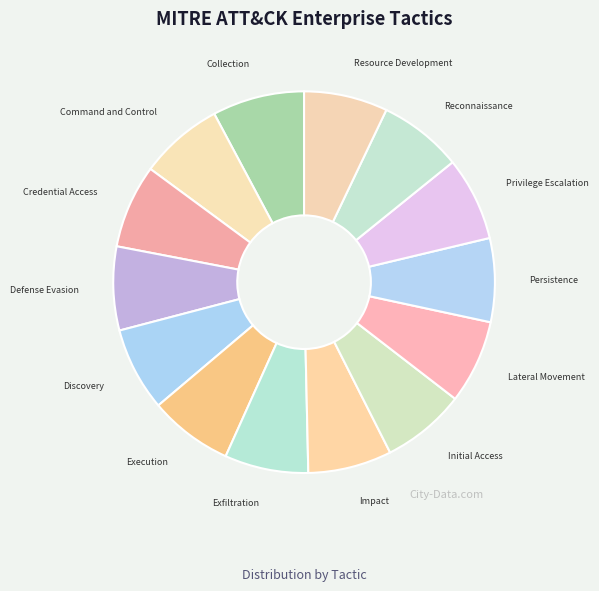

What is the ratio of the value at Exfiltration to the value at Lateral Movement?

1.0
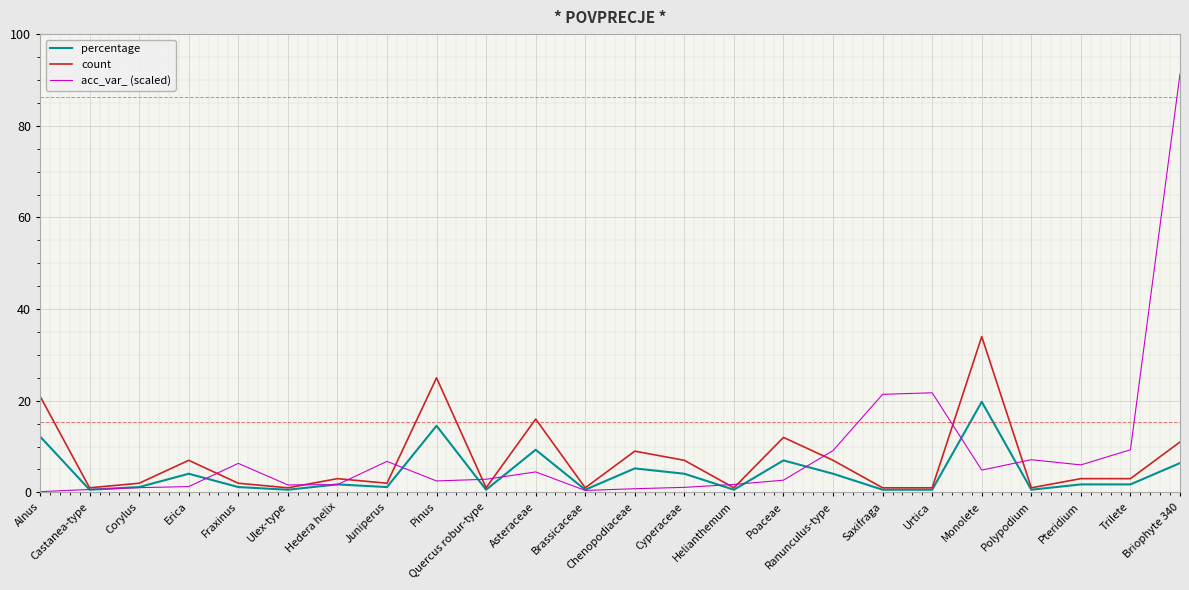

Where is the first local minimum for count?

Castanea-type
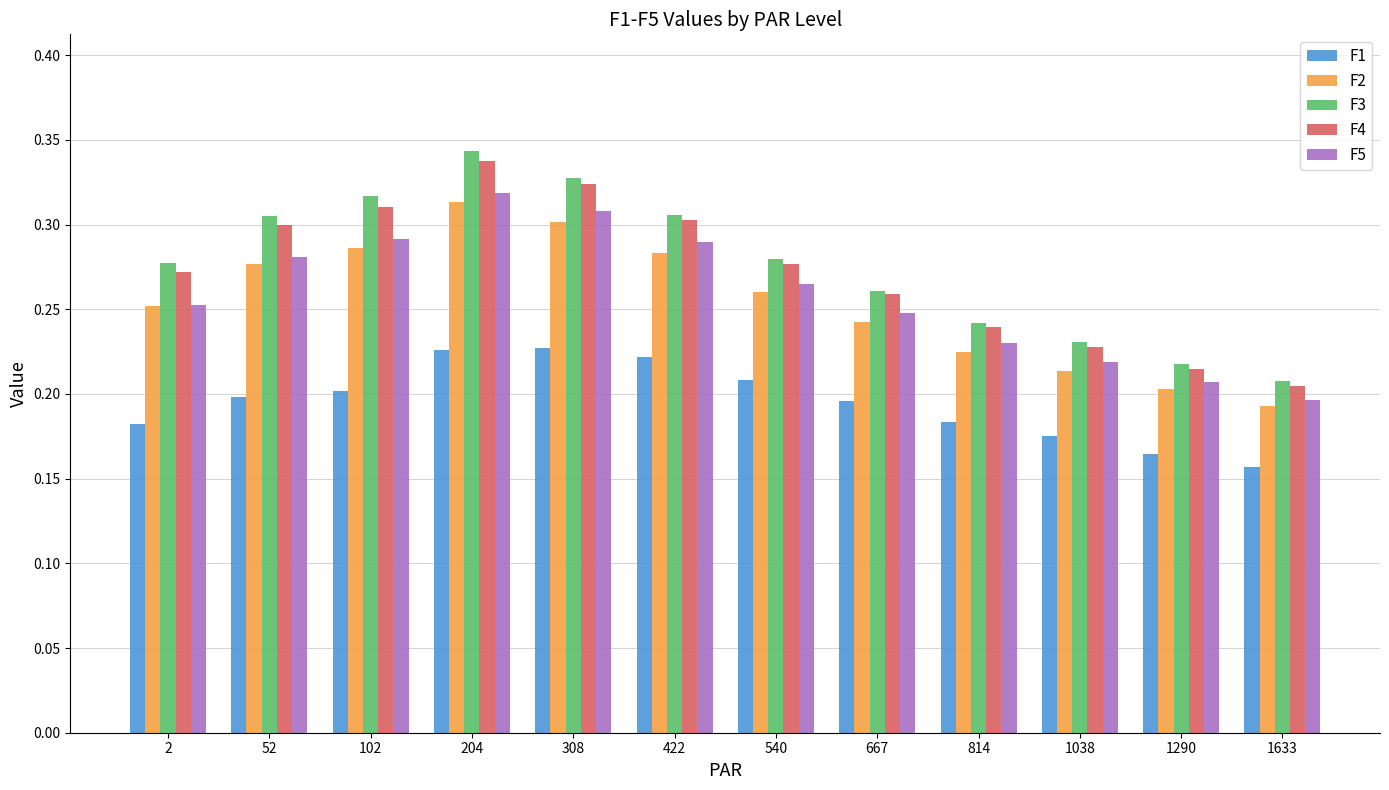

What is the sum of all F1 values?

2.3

**PROMPT:**
How many lines in the data above contain the string "values", with case counting? Give only the number.

**YOUR RESPONSE:**
1